# Instructions to follow
Each line of the records containing "Kotlin" is to be copied out and returned.

::: Given data

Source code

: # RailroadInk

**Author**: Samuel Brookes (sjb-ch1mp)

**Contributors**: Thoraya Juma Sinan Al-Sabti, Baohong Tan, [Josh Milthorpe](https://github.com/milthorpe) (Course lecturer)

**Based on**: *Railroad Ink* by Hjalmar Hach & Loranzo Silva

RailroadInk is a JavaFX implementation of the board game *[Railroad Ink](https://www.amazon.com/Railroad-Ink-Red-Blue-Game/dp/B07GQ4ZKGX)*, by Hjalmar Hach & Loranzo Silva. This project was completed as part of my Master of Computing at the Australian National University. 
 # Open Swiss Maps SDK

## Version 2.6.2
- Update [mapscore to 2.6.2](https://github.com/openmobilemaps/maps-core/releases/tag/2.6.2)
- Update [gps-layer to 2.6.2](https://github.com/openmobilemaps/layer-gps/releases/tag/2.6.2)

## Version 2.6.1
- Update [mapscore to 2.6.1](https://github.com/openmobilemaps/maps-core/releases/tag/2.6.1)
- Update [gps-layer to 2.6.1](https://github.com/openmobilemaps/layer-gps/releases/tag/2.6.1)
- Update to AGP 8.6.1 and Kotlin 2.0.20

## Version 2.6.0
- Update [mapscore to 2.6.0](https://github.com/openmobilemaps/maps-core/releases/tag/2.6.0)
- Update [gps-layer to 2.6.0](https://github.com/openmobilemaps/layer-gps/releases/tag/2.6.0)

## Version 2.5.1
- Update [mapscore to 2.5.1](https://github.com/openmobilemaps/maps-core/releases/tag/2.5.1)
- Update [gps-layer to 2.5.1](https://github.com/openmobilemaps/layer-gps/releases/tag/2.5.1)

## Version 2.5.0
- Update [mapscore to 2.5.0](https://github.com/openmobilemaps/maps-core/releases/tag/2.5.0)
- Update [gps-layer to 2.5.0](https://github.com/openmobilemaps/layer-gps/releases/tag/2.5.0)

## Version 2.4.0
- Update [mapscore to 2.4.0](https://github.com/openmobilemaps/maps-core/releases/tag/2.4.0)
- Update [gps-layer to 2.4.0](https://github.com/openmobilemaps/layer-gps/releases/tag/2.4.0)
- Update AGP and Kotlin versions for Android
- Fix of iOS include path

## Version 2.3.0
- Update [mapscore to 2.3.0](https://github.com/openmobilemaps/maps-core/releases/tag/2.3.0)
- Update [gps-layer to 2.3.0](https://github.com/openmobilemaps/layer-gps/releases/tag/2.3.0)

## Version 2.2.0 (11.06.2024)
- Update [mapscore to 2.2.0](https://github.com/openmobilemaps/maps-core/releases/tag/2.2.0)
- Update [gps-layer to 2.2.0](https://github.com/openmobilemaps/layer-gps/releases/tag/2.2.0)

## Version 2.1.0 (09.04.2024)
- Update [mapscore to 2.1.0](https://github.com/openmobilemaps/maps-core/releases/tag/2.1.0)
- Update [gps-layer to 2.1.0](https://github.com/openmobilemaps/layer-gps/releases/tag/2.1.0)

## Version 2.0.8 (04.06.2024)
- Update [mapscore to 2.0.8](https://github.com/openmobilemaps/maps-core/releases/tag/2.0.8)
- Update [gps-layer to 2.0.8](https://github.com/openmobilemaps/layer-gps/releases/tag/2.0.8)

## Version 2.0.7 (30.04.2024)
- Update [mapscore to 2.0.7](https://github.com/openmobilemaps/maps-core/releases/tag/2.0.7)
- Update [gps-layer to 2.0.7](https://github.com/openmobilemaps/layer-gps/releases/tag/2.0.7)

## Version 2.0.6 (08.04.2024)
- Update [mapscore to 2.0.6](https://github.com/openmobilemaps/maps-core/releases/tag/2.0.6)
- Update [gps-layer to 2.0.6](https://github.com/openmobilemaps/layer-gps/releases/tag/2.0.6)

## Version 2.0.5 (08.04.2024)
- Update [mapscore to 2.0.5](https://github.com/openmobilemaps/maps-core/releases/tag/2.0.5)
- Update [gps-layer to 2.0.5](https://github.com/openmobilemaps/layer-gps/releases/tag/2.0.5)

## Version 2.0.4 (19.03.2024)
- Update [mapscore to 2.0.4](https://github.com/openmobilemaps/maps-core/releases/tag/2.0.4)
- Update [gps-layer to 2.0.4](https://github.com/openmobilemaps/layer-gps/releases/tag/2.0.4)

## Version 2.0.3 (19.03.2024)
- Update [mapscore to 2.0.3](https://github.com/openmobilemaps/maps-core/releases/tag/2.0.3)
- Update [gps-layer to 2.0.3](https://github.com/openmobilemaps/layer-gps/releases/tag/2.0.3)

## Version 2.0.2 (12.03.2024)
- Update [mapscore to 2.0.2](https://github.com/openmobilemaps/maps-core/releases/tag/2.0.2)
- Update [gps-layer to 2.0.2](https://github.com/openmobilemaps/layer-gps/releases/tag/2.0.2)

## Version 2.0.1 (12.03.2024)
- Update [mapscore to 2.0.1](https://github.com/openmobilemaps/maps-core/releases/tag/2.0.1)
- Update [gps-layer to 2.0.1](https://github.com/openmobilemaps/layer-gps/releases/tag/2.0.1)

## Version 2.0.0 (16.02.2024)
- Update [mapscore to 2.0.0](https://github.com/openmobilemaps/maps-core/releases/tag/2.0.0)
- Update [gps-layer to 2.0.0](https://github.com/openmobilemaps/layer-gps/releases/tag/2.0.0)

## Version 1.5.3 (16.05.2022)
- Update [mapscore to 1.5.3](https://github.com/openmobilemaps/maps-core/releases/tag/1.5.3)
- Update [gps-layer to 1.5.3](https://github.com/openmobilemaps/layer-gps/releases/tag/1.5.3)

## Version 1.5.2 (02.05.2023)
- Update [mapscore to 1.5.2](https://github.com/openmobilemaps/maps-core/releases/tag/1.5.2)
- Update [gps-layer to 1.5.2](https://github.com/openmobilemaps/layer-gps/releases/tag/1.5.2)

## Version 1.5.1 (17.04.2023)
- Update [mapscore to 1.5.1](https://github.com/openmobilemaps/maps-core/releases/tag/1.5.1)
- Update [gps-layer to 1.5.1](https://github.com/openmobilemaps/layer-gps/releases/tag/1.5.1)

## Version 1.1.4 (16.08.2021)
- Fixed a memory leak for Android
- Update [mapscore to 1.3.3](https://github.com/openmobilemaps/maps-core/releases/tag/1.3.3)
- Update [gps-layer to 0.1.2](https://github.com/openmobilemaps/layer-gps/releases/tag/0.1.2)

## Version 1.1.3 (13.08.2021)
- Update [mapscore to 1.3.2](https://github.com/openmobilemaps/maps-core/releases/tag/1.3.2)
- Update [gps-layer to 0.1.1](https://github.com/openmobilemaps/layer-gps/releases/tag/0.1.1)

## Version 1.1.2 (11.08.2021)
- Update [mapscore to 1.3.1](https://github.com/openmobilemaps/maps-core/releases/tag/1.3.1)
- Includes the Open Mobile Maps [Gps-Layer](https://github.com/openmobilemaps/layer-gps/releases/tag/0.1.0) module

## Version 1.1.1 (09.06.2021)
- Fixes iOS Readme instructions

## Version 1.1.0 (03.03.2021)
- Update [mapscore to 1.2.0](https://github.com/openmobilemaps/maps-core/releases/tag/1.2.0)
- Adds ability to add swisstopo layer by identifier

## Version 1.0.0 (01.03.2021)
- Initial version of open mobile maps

::::::

# Response for this exercise
- Update to AGP 8.6.1 and Kotlin 2.0.20
- Update AGP and Kotlin versions for Android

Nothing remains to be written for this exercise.